Uma intensa expressão do gene Sfrp2 foi observada no miométrio, e no estrato esponjoso (EE) próximo ao miométrio da região IC dos animais NG com redução de P1 a P4. A expressão desse gene também foi constatada no E+ES e E+EC das regiões CAR e IC dos animais NG e gestantes de P1 a P4. Pela análise quantitativa (Graf. 15), verificou-se uma redução no índice de marcação em P1 tanto da região CAR quanto da IC em relação ao NG, porém nos períodos posteriores ocorreu um aumento, sendo estatisticamente significativo em P4 na CAR (P1xP4, P2xP4 P<0,05) (Fig. 12d), em P3 (P1xP3 P<0,05) e P4 (NGxP4 P<0,05,
P1xP4 P<0,001, P2xP4 P<0,01) na IC. Diferença significativa do índice de marcação entre a região CAR e IC foi constatada em P3 (P<0,05).
5 - Discussão
Nas análises macroscópicas e histológicas dos úteros não gestantes de bovinos, de diferentes espécies e raças utilizadas no presente estudo, não foram constatadas diferenças entre as mesmas, sendo facilmente distinguíveis as regiões carunculares (CAR) e intercarunculares (IC) ao longo dos cornos uterinos. Macroscopicamente, as CAR foram identificadas como estruturas ovais que se projetavam para luz uterina dispostas em duas fileiras na região mesometrial e duas fileiras na região anti-mesometrial ao longo dos cornos uterinos. As regiões IC consistiam em regiões mais uniformes da mucosa uterina interpondo-se entre as proeminências da região CAR.

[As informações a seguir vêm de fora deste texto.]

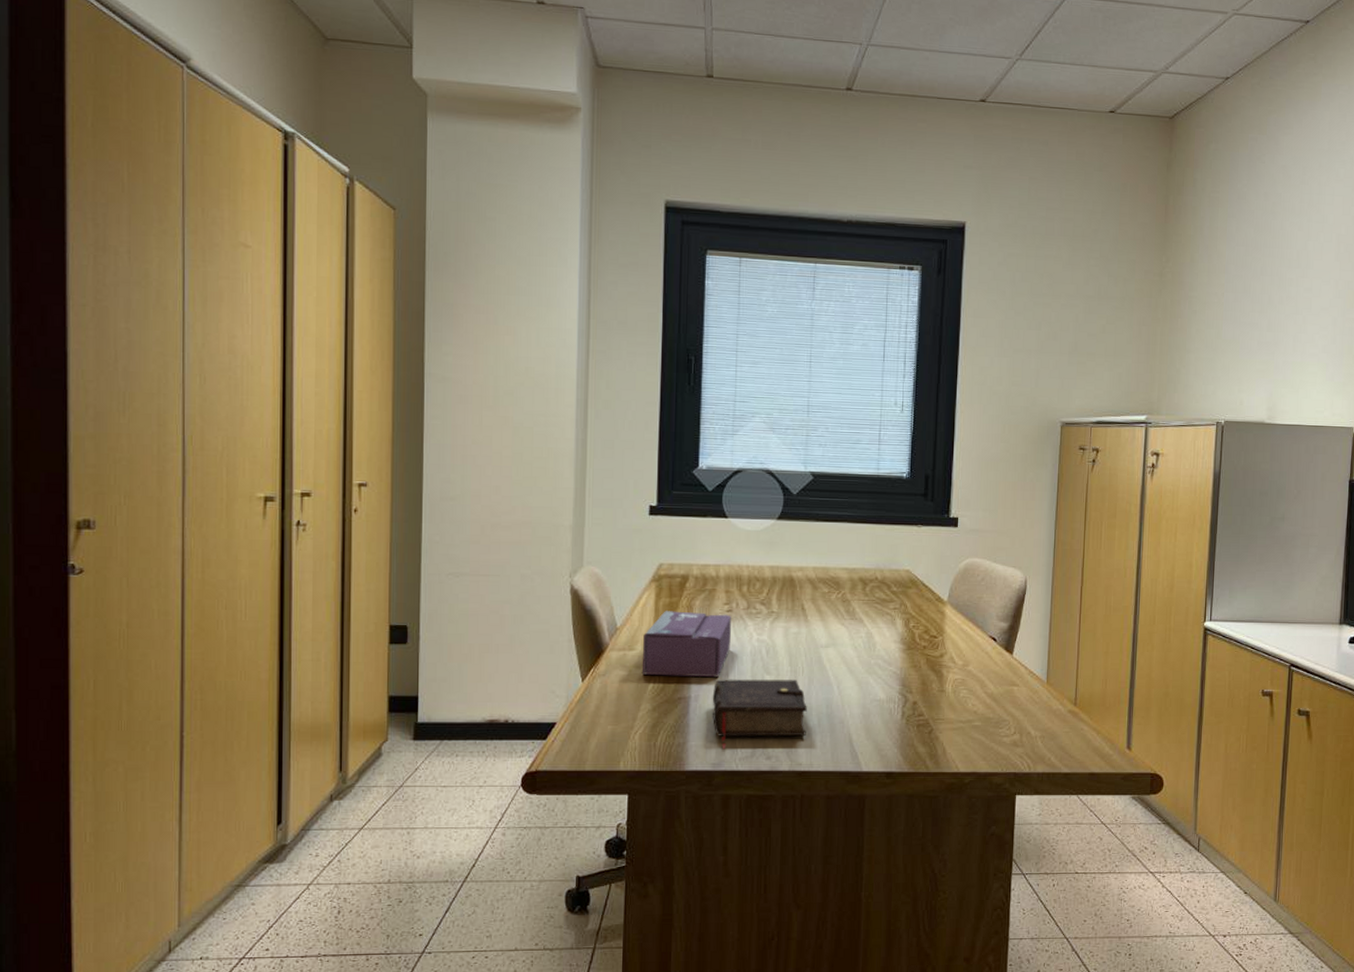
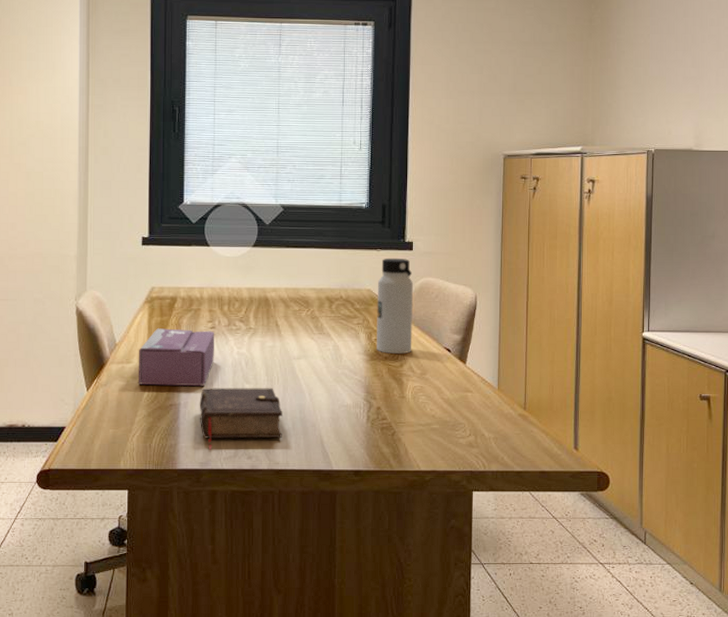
water bottle: none [914,535,958,642] -> present [376,258,414,353]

Os fragmentos coletados destas regiões e processados para análise histológica apresentaram tanto as regiões CAR quanto as IC revestidas por epitélio pseudoestratificado colunar, porém o estroma de tecido conjuntivo em continuidade a este apresenta diferenças que permitem diferenciar as regiões CAR e IC. A região CAR apresenta um estrato subepitelial (ES) delgado que contínua com um espesso estrato altamente celularizado (Ecel). Abaixo deste, encontra-se uma área do estroma com profusão de vasos arteriais e venosos calibrosos constituindo o estrado vascular (EV), enquanto na região IC os estratos compacto (EC) e esponjoso (EE) contém artérias e veias de pequeno calibre, além de glândulas uterinas. Glândulas estas não encontradas na região CAR. Essas observações estão de acordo com descrições do endométrio de bovinos e búfalos (Schimidt et al., 2006)

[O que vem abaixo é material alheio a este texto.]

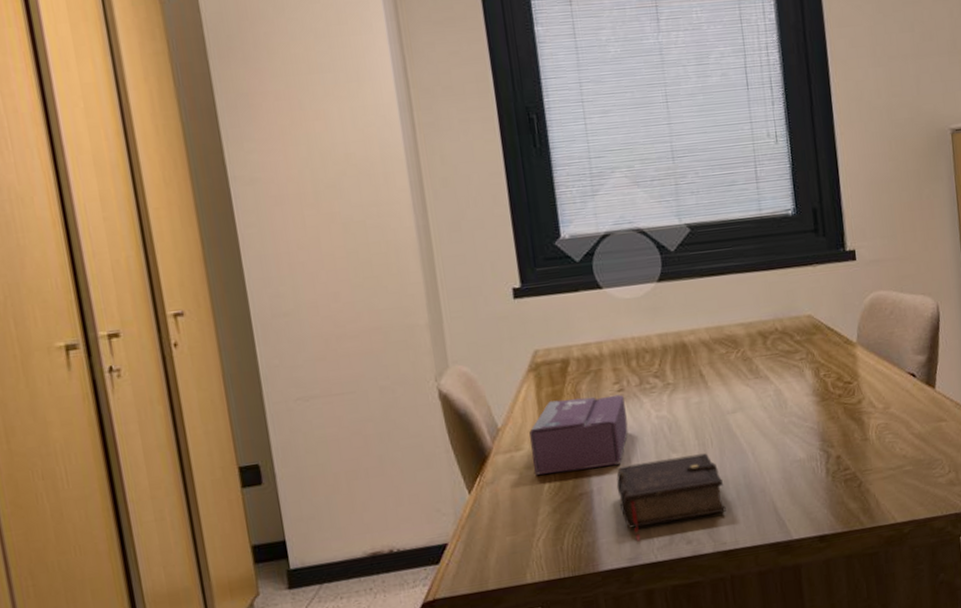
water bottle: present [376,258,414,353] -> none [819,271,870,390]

O útero sofre modificações morfológicas pronunciadas com o progresso da gestação, as quais foram utilizadas como parâmetros primários para se definir os grupos experimentais, nos quais as principais alterações da histoarquitetura endometrial das regiões CAR e IC em resposta a implantação embrionária e formação da placenta sineptéliocorial foram observadas. Entre o 18º e o 20º dg, inicia-se o processo de adesão do córion resultante do contato das células trofoblásticas com a superfície apical das células epiteliais nos locais mais próximos a vesícula embrionária, sendo que tentativas de remoção dos conceptos nesse período provocam lesões nas células epiteliais (King et al., 1981). De fato, pelas análises histológicas realizadas nas amostras correspondentes a esta fase precoce da implantação (P1), foram evidentes as alterações na CAR e IC com a presença do córion aderido à superfície do epitélio uterino, cujas células apresentavam vacuolizações citoplasmáticas e redução na altura. Era comum a presença de células trofoblásticas binucleadas intercaladas neste epitélio, assim como de células trinucleadas decorrentes da fusão entre as células trofoblásticas e o epitélio uterino.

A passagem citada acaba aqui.